O mercado imobiliário em 2024 apresenta um cenário mais positivo do que em 2023. Segundo a Abrainc, o número de imóveis comercializados entre janeiro e setembro de 2023 foi 22% maior que no mesmo período do ano anterior. O mercado está aquecido pela queda de juros, melhora da economia, redução do desemprego para 7,5% (menor desde fevereiro de 2015) e expectativas de crescimento do PIB em 3%, criando condições favoráveis para compra, venda e aluguel de imóveis.
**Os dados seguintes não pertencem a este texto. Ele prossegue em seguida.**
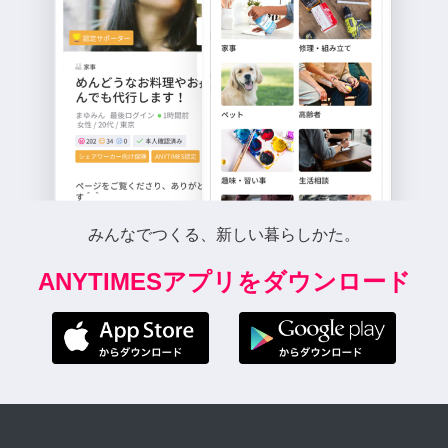
みんなでつくる、新しい暮らしかた。
ANYTIMESアプリをダウンロード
A queda da taxa Selic beneficia o mercado imobiliário de duas formas principais: estimula a economia como um todo, aumentando a geração de emprego e renda, e possibilita financiamentos imobiliários com condições menos restritivas e taxas de juros menores. Com juros mais baixos, mais pessoas conseguem acessar crédito para comprar imóveis, aumentando a demanda e aquecendo o mercado.

O governo implementou três principais estímulos: a ampliação do Minha Casa Minha Vida com aumento dos valores na principal faixa de subsídio, a aprovação de um orçamento de R$ 117 bilhões para que o FGTS financie moradias para famílias de baixa renda, e a execução de programas que desestimulam o endividamento das famílias, como o Desenrola e a limitação dos juros no rotativo do cartão de crédito.

Com o mercado mais aquecido em 2024, há uma tendência de alta nos preços dos imóveis. Os vendedores não se sentem pressionados a reduzir a pedida, e os compradores ganham mais poder de fogo com maior renda e maior oferta de crédito. Essa combinação de fatores tende a elevar os preços, especialmente em regiões com maior demanda.

Os principais riscos incluem: a possível redução da demanda por aluguel devido a financiamentos mais baratos e maior oferta de imóveis, o que pode frear o retorno dos locadores; a mudança no custo de oportunidade do investimento, com possível migração de investidores para renda fixa quando os juros estão altos; e a alta dos preços dos imóveis, que pode reduzir o poder de compra mesmo com melhores condições de financiamento.

A melhora da economia em 2024, evidenciada pela redução do desemprego, crescimento do PIB acima do esperado e inflação dentro da meta, aumenta a confiança dos brasileiros. Segundo a consultoria Brain, 39% das pessoas possuem intenção de adquirir uma propriedade nos próximos 24 meses, demonstrando que a estabilidade econômica estimula a demanda por imóveis.

A escolha entre imóvel e renda fixa depende do seu perfil de investidor e objetivos. Com a queda de juros em 2024, ativos de renda fixa pagam menos, tornando os imóveis mais atraentes para investimento. No entanto, é importante considerar o custo de oportunidade, a possível alta de preços dos imóveis e a redução da demanda por aluguel em algumas regiões antes de tomar sua decisão.

Para tomar a melhor decisão, é fundamental estar ciente das tendências econômicas do momento, como a queda de juros, melhora do emprego e inflação controlada. Se você quer comprar, as condições de financiamento estão melhores. Se quer vender, o mercado aquecido oferece mais compradores. Se quer alugar, considere que a demanda pode reduzir com mais pessoas conseguindo financiamento para compra própria.